→ **What you are asked to do**
Set down every entry word for word. Omit the pictures.
(Recorded data)
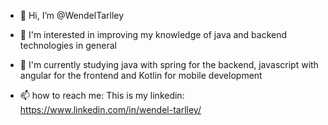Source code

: - 👋 Hi, I’m @WendelTarlley
- 👀 I'm interested in improving my knowledge of java and backend technologies in general
- 🌱 I'm currently studying java with spring for the backend, javascript with angular for the frontend and Kotlin for mobile development

- 📫 how to reach me:
This is my linkedin: https://www.linkedin.com/in/wendel-tarlley/
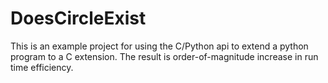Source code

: DoesCircleExist
===============

This is an example project for using the C/Python api to extend a python program
to a C extension. The result is order-of-magnitude increase in run time
efficiency.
(End Recorded data)
→ **Result for this task**
Source code

: - 👋 Hi, I’m @WendelTarlley
- 👀 I'm interested in improving my knowledge of java and backend technologies in general
- 🌱 I'm currently studying java with spring for the backend, javascript with angular for the frontend and Kotlin for mobile development

- 📫 how to reach me:
This is my linkedin: https://www.linkedin.com/in/wendel-tarlley/
Source code

: DoesCircleExist
===============

This is an example project for using the C/Python api to extend a python program
to a C extension. The result is order-of-magnitude increase in run time
efficiency.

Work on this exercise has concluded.